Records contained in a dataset
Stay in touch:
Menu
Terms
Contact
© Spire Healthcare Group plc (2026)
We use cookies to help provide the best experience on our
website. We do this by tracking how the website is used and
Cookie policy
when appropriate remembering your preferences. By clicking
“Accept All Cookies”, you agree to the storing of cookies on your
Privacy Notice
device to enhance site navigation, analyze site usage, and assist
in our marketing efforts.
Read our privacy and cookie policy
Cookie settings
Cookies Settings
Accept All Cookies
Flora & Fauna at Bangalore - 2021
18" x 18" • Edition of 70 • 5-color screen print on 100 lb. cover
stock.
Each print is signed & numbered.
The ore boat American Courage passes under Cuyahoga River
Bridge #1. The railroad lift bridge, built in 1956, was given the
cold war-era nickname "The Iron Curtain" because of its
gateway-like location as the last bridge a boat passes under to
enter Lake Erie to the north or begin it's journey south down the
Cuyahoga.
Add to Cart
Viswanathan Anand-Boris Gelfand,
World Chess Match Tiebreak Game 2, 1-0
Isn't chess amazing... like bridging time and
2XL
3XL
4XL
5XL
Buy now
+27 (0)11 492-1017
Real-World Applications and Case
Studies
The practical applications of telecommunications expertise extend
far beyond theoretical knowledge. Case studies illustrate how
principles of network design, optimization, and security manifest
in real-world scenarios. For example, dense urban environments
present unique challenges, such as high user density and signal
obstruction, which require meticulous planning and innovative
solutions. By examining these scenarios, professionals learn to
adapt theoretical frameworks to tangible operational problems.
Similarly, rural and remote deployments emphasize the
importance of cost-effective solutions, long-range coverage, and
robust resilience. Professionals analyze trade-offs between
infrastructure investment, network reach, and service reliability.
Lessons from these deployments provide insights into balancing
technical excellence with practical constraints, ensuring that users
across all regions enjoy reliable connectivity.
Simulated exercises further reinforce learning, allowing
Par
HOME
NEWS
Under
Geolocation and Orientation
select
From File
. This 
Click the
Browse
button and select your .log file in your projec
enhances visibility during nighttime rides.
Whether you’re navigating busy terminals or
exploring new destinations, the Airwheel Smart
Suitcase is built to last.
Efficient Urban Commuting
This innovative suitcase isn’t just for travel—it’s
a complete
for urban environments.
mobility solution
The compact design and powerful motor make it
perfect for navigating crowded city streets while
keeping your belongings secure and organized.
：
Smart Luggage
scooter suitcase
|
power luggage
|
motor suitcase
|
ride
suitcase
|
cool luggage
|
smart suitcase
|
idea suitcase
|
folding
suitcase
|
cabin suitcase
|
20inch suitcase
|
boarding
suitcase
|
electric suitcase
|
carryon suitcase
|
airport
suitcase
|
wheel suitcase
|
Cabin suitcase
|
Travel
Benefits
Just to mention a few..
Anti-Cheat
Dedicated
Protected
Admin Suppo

## Task goal
Write out every record shown above, word for word.

## Response for this exercise
Stay in touch:
Menu
Terms
Contact
© Spire Healthcare Group plc (2026)
We use cookies to help provide the best experience on our
website. We do this by tracking how the website is used and
Cookie policy
when appropriate remembering your preferences. By clicking
“Accept All Cookies”, you agree to the storing of cookies on your
Privacy Notice
device to enhance site navigation, analyze site usage, and assist
in our marketing efforts.
Read our privacy and cookie policy
Cookie settings
Cookies Settings
Accept All Cookies
Flora & Fauna at Bangalore - 2021
18" x 18" • Edition of 70 • 5-color screen print on 100 lb. cover
stock.
Each print is signed & numbered.
The ore boat American Courage passes under Cuyahoga River
Bridge #1. The railroad lift bridge, built in 1956, was given the
cold war-era nickname "The Iron Curtain" because of its
gateway-like location as the last bridge a boat passes under to
enter Lake Erie to the north or begin it's journey south down the
Cuyahoga.
Add to Cart
Viswanathan Anand-Boris Gelfand,
World Chess Match Tiebreak Game 2, 1-0
Isn't chess amazing... like bridging time and
2XL
3XL
4XL
5XL
Buy now
+27 (0)11 492-1017
Real-World Applications and Case
Studies
The practical applications of telecommunications expertise extend
far beyond theoretical knowledge. Case studies illustrate how
principles of network design, optimization, and security manifest
in real-world scenarios. For example, dense urban environments
present unique challenges, such as high user density and signal
obstruction, which require meticulous planning and innovative
solutions. By examining these scenarios, professionals learn to
adapt theoretical frameworks to tangible operational problems.
Similarly, rural and remote deployments emphasize the
importance of cost-effective solutions, long-range coverage, and
robust resilience. Professionals analyze trade-offs between
infrastructure investment, network reach, and service reliability.
Lessons from these deployments provide insights into balancing
technical excellence with practical constraints, ensuring that users
across all regions enjoy reliable connectivity.
Simulated exercises further reinforce learning, allowing
Par
HOME
NEWS
Under
Geolocation and Orientation
select
From File
. This 
Click the
Browse
button and select your .log file in your projec
enhances visibility during nighttime rides.
Whether you’re navigating busy terminals or
exploring new destinations, the Airwheel Smart
Suitcase is built to last.
Efficient Urban Commuting
This innovative suitcase isn’t just for travel—it’s
a complete
for urban environments.
mobility solution
The compact design and powerful motor make it
perfect for navigating crowded city streets while
keeping your belongings secure and organized.
：
Smart Luggage
scooter suitcase
|
power luggage
|
motor suitcase
|
ride
suitcase
|
cool luggage
|
smart suitcase
|
idea suitcase
|
folding
suitcase
|
cabin suitcase
|
20inch suitcase
|
boarding
suitcase
|
electric suitcase
|
carryon suitcase
|
airport
suitcase
|
wheel suitcase
|
Cabin suitcase
|
Travel
Benefits
Just to mention a few..
Anti-Cheat
Dedicated
Protected
Admin Suppo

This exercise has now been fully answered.